What really gets me about it, though, is that it is NOT just Orrin Hatch. Other co-sponsors of the bill: Tom Daschle, Patrick Leahy, Barbara Boxer.
Uh, go team? Geez.
http://dailykos.com/comments/2004/7/9/11835/15672/25#25
And adapted from another dkos post:
The INDUCE bill is worse than Clinton's 1996 telecom bill that signed the broadcast media over to the Republicans. I'll even say it's worse than the PATRIOT Act and the Iraq war put together. The immediate effect won't be worse, of course, but the difference is there's nowhere near as much money with a vested interest in keeping the PATRIOT Act or the Iraq War going forever. So those things are mere politics and will change with as the political climate changes.
The INDUCE Act is different in that it amounts to a massive privatization of what's up til now been civil rights. It turns control over public communication, and even control over the technology that makes public communication possible, over to corporations, who will then spend whatever it takes to defend that control. If it passes, will never be undone (unless the courts throw it out rather quickly, which is unlikely).
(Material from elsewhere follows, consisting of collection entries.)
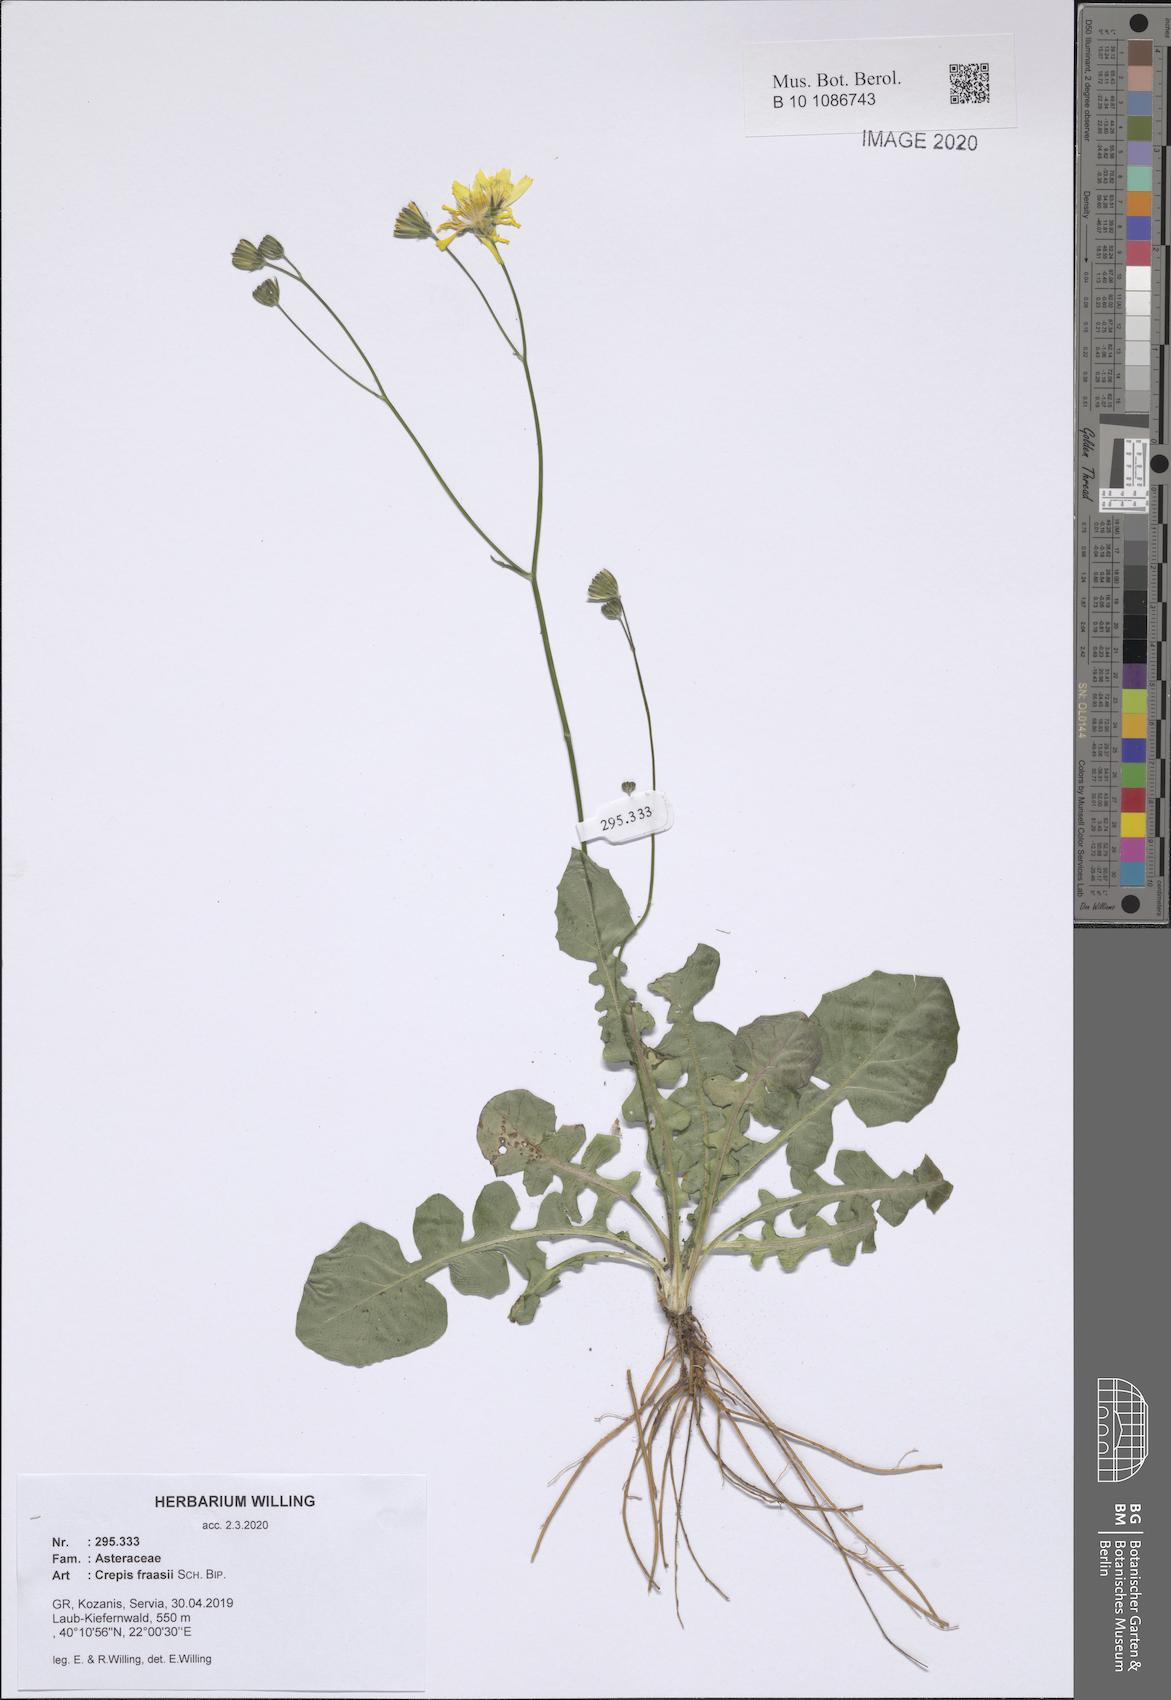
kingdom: Plantae
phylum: Tracheophyta
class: Magnoliopsida
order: Asterales
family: Asteraceae
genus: Crepis
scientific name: Crepis fraasii
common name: Hawk's-beard
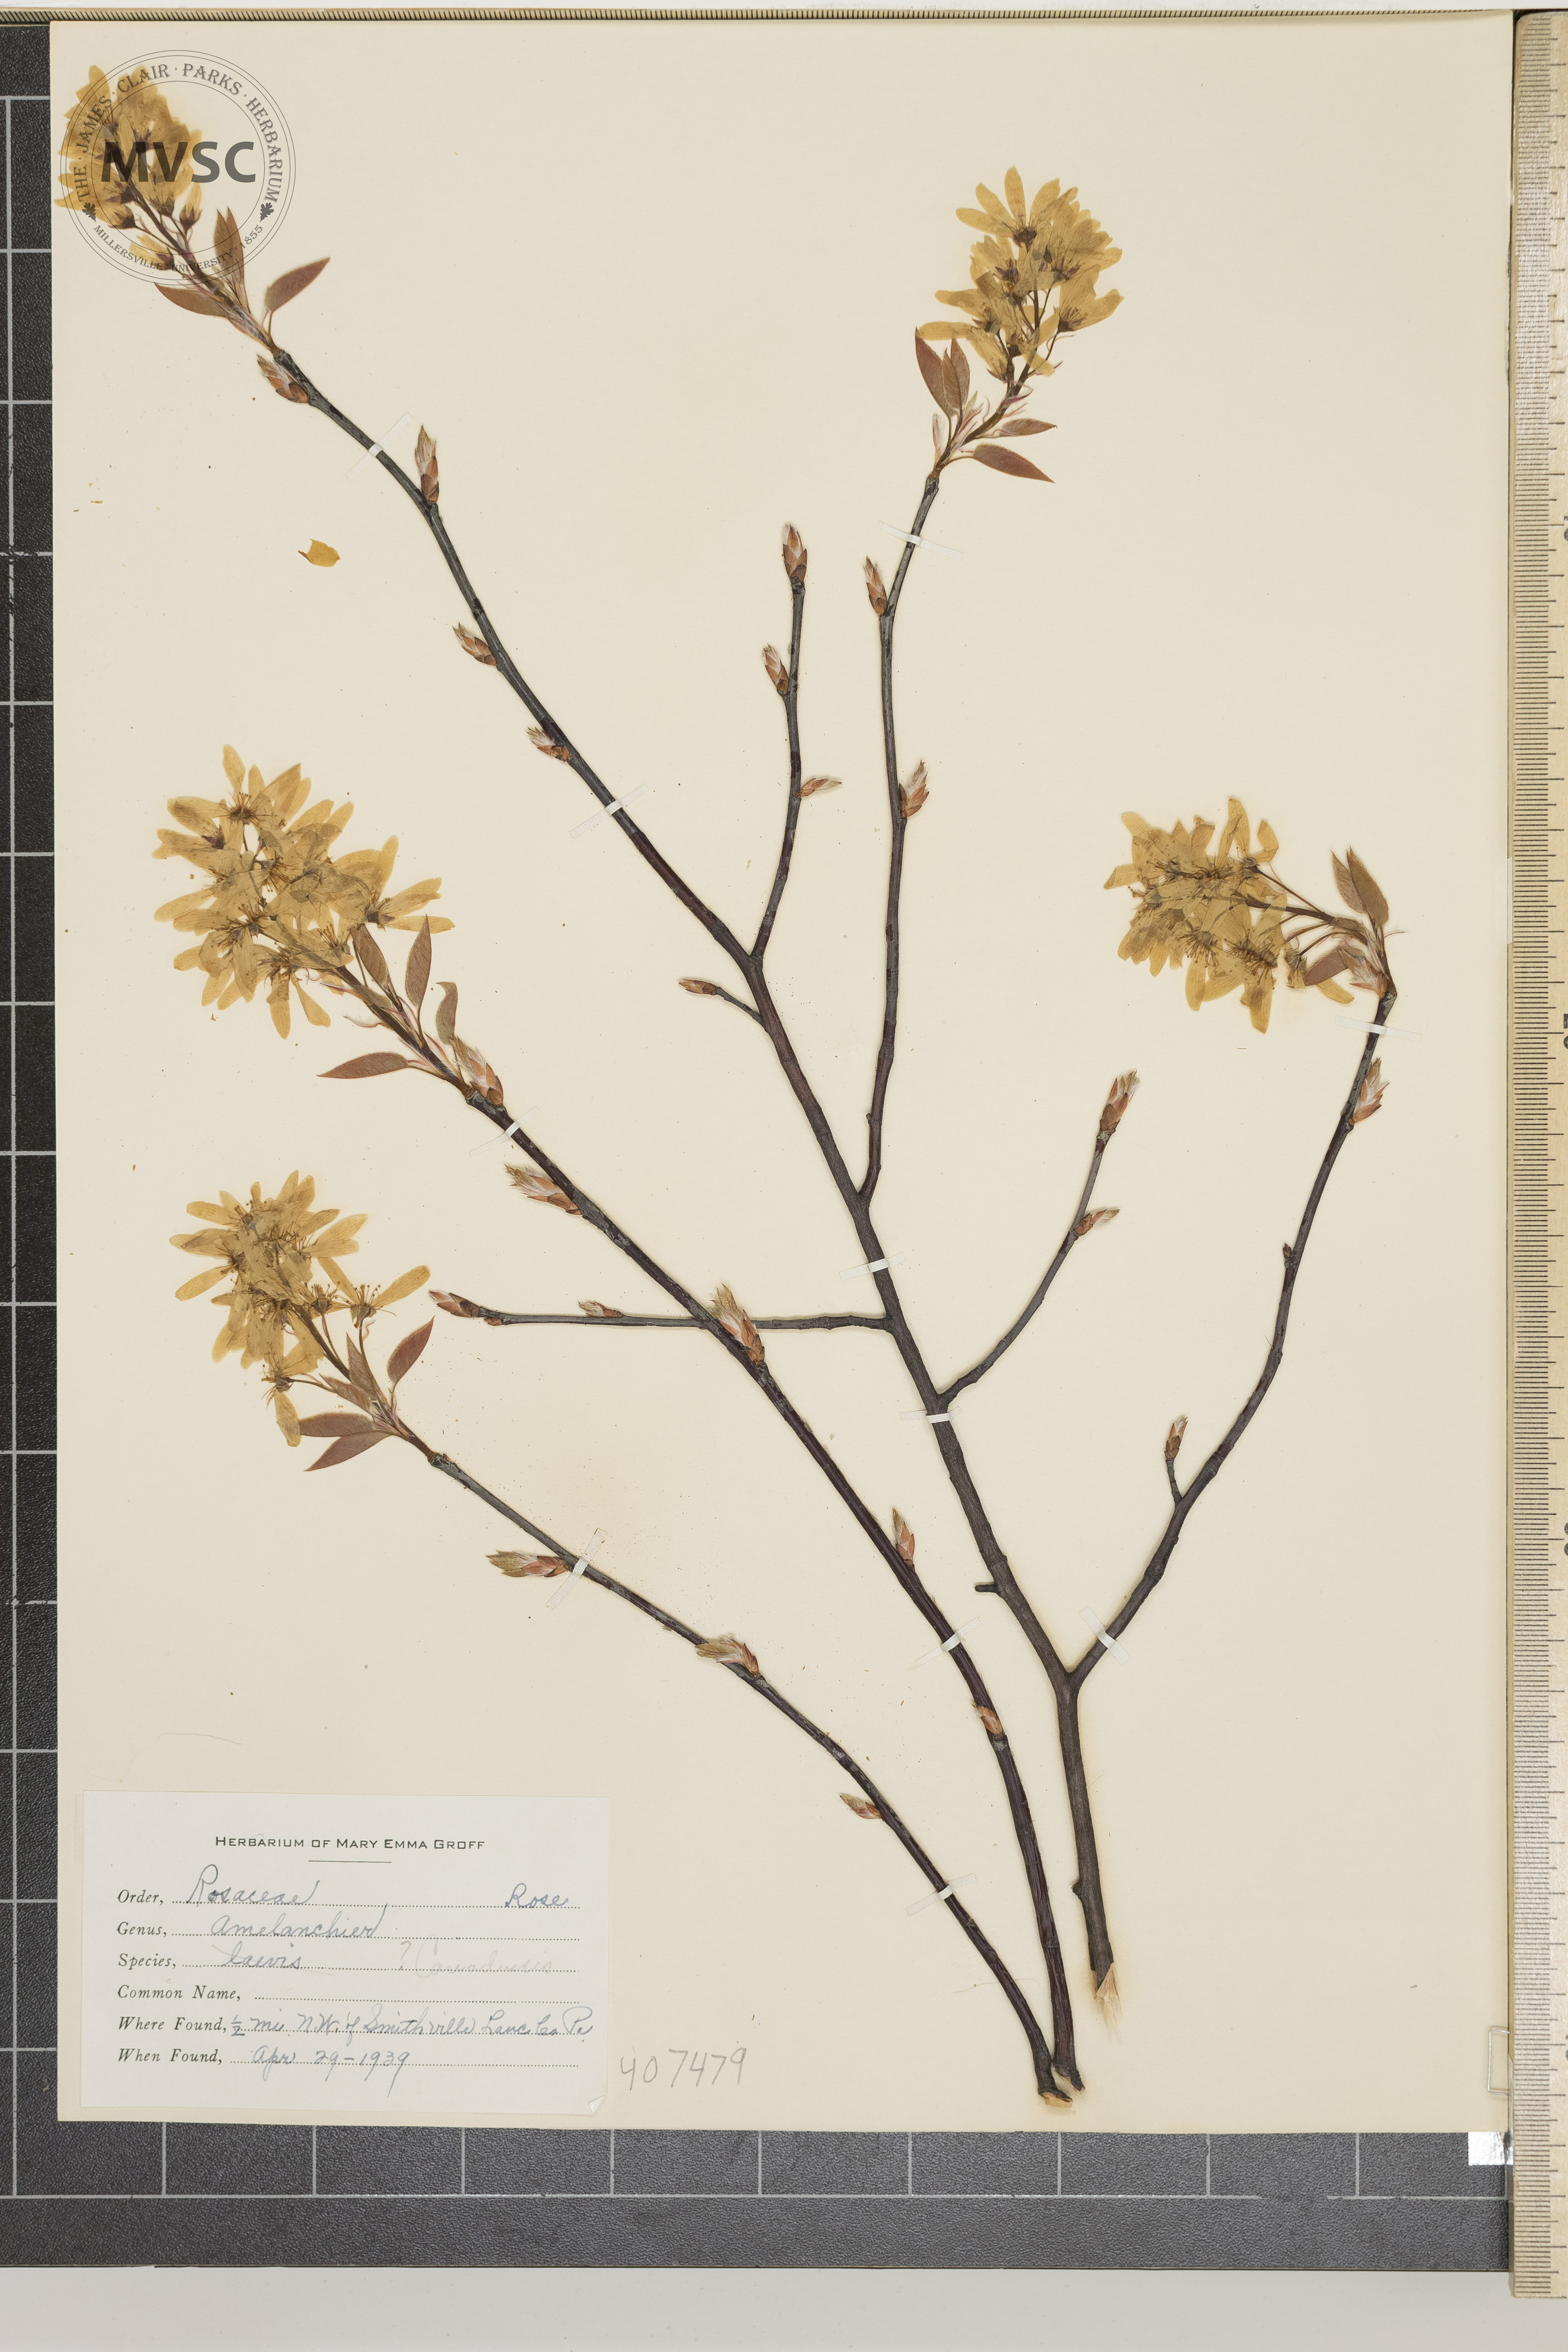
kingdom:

See Jessica Litman, Digital Copyright for how it's always been like that.
Getting rid of (e.g.) racial segregation through the civil rights movement was possible because while there was some cultural resistance from rednecks, there weren't any powerful financial interests profiting from keeping segregation in place. Getting rid of the INDUCE Act will be more like getting rid of slavery, which did run up against powerful interests, and which took a civil war that killed more Americans than WW1 and WW2 put together.